(Stored data entries)
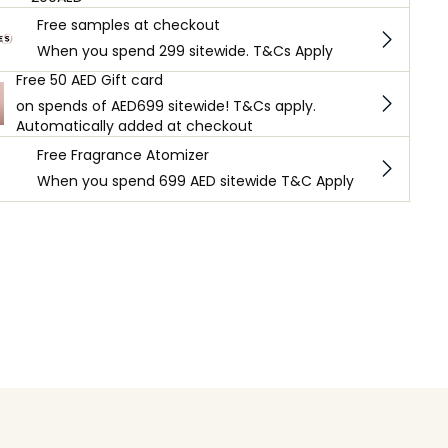
Free samples at checkout
When you spend 299 sitewide. T&Cs Apply
Free 50 AED Gift card
on spends of AED699 sitewide! T&Cs apply.
Automatically added at checkout
Free Fragrance Atomizer
When you spend 699 AED sitewide T&C Apply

* _What you are asked to do_
What lines in the data include the string "When"? Copy each one.

* _Result for this exercise_
When you spend 299 sitewide. T&Cs Apply
When you spend 699 AED sitewide T&C Apply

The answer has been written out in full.